What needs to be done: Pull the text lines out of the records below and copy them without any change, omitting the pictures.

[Extracted records — start]

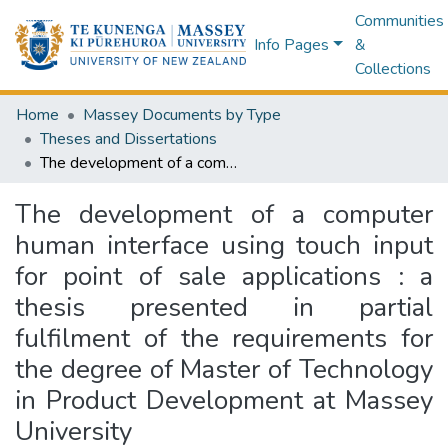
Communities
Info Pages
&
Collections
Home
Massey Documents by Type
Theses and Dissertations
The development of a computer human interface using touch input for point of sale applications : a thesis presented in partial fulfilment of the requirements for the degree of Master of Technology in Product Development at Massey University
The development of a computer
human interface using touch input
for point of sale applications : a
thesis presented in partial
fulfilment of the requirements for
the degree of Master of Technology
in Product Development at Massey
University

[Extracted records — finish]

Answer box:
Communities
Info Pages
&
Collections
Home
Massey Documents by Type
Theses and Dissertations
The development of a computer human interface using touch input for point of sale applications : a thesis presented in partial fulfilment of the requirements for the degree of Master of Technology in Product Development at Massey University
The development of a computer
human interface using touch input
for point of sale applications : a
thesis presented in partial
fulfilment of the requirements for
the degree of Master of Technology
in Product Development at Massey
University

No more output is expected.